**What the task requires**
Transcribe exactly, and only, the lines from the one containing "Reply with compact" through the end of the material.

START Dataset extract

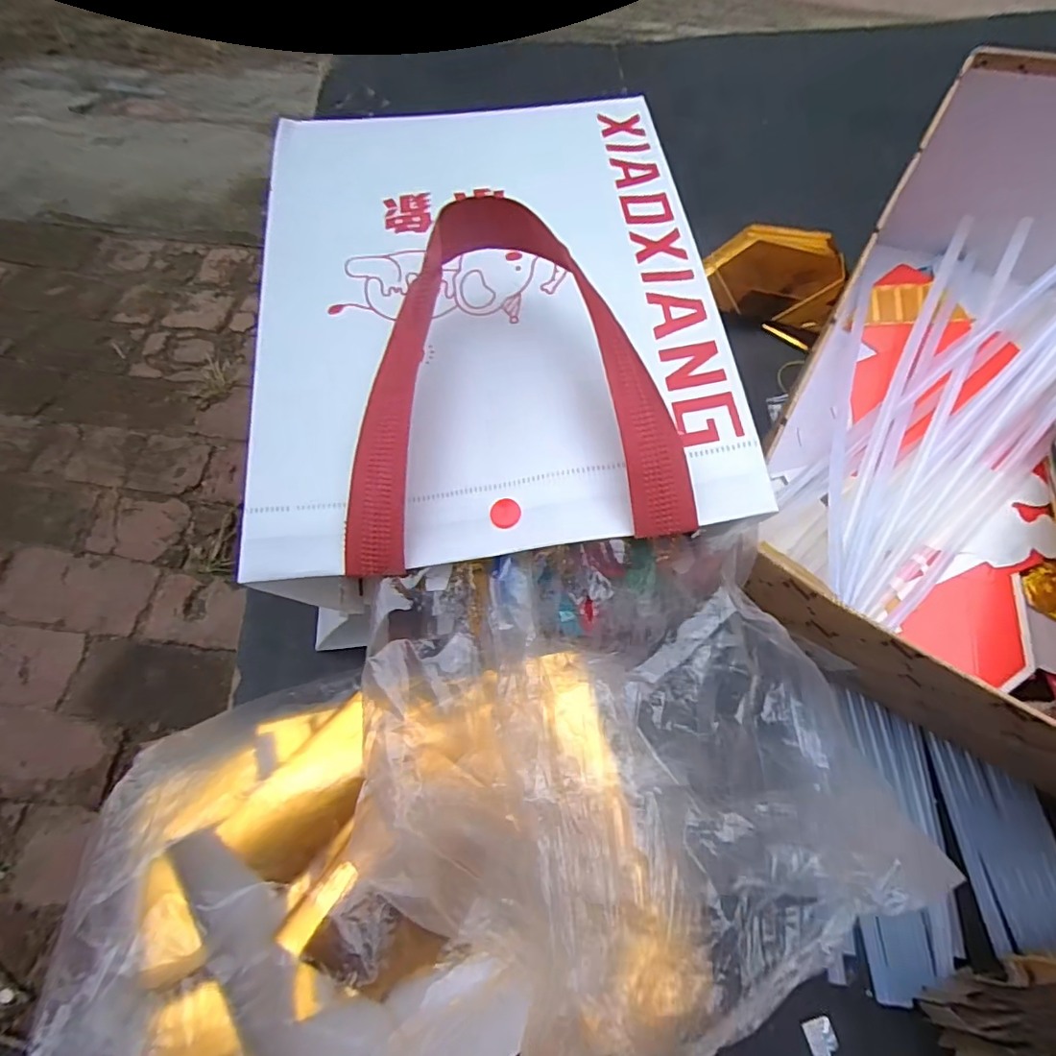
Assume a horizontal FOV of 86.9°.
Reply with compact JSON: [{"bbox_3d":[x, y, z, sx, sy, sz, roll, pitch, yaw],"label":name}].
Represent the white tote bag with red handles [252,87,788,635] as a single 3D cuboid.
[{"bbox_3d":[-0.022,-0.107,0.266,0.198,0.097,0.264,-5,66,-3],"label":"white tote bag with red handles"}]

END Dataset extract

**Result**
Reply with compact JSON: [{"bbox_3d":[x, y, z, sx, sy, sz, roll, pitch, yaw],"label":name}].
Represent the white tote bag with red handles [252,87,788,635] as a single 3D cuboid.
[{"bbox_3d":[-0.022,-0.107,0.266,0.198,0.097,0.264,-5,66,-3],"label":"white tote bag with red handles"}]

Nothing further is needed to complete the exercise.